→ Saved entries:
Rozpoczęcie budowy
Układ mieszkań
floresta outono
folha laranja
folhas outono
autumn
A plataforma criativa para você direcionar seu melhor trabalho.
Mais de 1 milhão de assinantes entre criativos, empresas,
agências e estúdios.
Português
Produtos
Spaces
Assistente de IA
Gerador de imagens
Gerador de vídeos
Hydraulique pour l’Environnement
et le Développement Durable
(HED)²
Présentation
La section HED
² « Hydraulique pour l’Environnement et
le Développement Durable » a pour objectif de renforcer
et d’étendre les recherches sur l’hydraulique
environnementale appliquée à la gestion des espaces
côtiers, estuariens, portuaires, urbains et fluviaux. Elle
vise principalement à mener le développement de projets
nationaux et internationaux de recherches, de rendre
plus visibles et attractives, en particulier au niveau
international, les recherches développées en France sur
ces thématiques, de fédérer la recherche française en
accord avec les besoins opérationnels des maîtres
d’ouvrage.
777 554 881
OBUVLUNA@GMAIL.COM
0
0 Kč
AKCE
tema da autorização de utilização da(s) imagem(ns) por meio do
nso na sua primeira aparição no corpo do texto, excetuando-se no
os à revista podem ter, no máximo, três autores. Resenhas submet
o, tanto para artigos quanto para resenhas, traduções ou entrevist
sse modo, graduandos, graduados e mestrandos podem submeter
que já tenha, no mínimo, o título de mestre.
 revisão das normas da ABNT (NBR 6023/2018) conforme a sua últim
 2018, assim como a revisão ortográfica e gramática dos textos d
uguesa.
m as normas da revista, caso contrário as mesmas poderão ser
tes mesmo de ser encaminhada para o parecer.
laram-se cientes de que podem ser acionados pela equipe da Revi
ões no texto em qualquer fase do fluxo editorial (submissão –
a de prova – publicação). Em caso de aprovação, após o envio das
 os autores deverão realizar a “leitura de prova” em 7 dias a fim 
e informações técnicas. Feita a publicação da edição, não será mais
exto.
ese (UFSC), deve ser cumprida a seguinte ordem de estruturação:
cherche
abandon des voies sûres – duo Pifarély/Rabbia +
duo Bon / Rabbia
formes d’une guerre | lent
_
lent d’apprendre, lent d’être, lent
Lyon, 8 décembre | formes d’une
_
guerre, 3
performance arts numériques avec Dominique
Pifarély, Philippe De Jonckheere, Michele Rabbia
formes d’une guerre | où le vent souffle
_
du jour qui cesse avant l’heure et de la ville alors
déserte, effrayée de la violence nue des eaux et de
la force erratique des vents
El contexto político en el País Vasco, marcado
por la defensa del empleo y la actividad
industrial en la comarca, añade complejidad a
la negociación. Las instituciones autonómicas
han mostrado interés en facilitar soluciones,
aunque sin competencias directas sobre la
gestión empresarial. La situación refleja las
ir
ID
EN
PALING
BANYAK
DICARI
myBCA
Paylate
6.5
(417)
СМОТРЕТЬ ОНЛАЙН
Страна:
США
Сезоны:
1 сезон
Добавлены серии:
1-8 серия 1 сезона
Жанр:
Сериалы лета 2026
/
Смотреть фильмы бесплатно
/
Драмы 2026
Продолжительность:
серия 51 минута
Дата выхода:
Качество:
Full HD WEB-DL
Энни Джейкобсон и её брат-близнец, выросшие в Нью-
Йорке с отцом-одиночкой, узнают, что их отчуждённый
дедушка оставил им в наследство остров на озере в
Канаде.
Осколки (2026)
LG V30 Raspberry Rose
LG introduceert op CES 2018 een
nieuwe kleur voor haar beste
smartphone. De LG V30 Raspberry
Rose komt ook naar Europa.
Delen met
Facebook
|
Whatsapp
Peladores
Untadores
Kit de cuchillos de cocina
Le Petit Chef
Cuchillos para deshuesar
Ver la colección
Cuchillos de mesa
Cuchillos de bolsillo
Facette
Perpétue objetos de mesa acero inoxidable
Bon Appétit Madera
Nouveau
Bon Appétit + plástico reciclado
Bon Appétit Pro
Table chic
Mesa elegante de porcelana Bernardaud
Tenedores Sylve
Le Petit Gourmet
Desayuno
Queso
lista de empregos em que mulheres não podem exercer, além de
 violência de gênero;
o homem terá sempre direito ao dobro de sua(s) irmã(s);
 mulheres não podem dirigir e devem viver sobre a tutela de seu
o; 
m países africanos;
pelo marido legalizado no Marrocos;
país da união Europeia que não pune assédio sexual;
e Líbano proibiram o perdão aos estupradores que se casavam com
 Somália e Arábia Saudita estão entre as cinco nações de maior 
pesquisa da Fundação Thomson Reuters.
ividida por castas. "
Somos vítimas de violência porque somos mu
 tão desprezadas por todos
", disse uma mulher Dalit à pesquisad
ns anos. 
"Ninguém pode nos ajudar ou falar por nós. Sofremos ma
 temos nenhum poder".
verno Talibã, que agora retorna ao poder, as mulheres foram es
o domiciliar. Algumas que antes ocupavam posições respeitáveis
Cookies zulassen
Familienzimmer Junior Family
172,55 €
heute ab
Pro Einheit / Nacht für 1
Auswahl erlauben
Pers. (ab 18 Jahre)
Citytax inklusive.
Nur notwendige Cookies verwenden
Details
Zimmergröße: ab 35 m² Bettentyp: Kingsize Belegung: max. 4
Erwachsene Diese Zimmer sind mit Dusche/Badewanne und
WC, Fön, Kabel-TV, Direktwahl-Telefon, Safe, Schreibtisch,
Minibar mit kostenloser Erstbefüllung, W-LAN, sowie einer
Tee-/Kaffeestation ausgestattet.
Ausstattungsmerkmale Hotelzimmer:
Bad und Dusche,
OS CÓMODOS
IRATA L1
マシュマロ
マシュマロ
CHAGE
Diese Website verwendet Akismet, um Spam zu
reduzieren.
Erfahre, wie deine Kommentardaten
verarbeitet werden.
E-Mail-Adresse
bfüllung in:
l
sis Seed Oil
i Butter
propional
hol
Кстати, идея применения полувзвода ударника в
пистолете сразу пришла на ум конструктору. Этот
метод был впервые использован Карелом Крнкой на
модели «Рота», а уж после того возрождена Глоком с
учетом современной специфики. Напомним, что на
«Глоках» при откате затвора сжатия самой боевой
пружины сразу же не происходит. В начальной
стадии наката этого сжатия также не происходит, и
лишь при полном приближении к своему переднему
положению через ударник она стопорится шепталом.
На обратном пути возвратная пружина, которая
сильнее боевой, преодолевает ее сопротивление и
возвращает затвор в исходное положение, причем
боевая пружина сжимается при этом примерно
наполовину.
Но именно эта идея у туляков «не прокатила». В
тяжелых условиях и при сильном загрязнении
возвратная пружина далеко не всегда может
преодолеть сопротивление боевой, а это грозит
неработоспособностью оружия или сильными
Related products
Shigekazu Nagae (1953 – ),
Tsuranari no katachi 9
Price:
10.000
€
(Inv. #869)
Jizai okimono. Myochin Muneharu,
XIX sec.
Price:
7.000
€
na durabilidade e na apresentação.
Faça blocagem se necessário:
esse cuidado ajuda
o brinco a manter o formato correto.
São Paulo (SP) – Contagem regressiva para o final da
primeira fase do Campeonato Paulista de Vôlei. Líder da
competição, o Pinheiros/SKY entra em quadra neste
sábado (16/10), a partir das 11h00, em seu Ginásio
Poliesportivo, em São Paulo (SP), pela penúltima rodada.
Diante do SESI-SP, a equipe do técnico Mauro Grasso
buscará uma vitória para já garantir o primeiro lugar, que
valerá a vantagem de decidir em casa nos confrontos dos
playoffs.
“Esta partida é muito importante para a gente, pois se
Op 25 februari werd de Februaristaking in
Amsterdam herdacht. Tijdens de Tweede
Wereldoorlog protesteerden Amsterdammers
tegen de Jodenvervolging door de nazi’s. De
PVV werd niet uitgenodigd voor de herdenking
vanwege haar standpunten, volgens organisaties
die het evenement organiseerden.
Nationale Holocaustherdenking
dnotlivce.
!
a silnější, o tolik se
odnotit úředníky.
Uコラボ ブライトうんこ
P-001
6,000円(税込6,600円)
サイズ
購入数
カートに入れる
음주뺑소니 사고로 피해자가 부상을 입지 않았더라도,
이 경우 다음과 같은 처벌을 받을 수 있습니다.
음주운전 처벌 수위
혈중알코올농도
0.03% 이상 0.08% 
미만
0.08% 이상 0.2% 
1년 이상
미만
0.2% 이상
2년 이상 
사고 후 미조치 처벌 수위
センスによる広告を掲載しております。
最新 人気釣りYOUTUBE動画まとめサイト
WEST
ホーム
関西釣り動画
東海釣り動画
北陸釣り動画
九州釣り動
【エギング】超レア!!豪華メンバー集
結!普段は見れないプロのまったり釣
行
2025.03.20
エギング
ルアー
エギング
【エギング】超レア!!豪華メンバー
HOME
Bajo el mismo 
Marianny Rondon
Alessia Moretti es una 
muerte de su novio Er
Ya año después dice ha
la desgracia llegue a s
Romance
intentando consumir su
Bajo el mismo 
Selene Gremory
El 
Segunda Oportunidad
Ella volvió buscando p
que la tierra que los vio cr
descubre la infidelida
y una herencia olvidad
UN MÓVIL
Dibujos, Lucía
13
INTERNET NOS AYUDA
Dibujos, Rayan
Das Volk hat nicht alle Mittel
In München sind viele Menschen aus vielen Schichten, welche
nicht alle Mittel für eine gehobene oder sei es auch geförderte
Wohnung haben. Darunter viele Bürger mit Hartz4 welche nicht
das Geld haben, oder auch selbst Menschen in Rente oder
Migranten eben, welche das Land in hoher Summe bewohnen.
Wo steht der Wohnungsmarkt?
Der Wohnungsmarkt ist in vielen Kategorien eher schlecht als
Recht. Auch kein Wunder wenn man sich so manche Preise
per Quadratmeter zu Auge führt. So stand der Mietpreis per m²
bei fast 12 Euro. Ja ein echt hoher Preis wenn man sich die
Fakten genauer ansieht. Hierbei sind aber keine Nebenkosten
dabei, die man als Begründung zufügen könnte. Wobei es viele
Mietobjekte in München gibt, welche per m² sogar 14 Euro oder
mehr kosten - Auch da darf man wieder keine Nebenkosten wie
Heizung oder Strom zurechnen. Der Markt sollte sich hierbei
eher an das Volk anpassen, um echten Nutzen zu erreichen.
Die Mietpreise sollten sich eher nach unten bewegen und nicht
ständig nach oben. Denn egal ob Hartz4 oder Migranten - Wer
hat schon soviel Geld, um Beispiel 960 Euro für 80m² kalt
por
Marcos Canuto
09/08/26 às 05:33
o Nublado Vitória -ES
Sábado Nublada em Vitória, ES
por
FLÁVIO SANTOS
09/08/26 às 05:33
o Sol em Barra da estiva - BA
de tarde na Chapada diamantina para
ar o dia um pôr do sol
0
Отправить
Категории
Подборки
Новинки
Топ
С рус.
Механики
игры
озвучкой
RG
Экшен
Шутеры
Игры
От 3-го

→ Problem statement:
Each line above with the word "Wohnungsmarkt" must be returned.

→ Response:
Wo steht der Wohnungsmarkt?
Der Wohnungsmarkt ist in vielen Kategorien eher schlecht als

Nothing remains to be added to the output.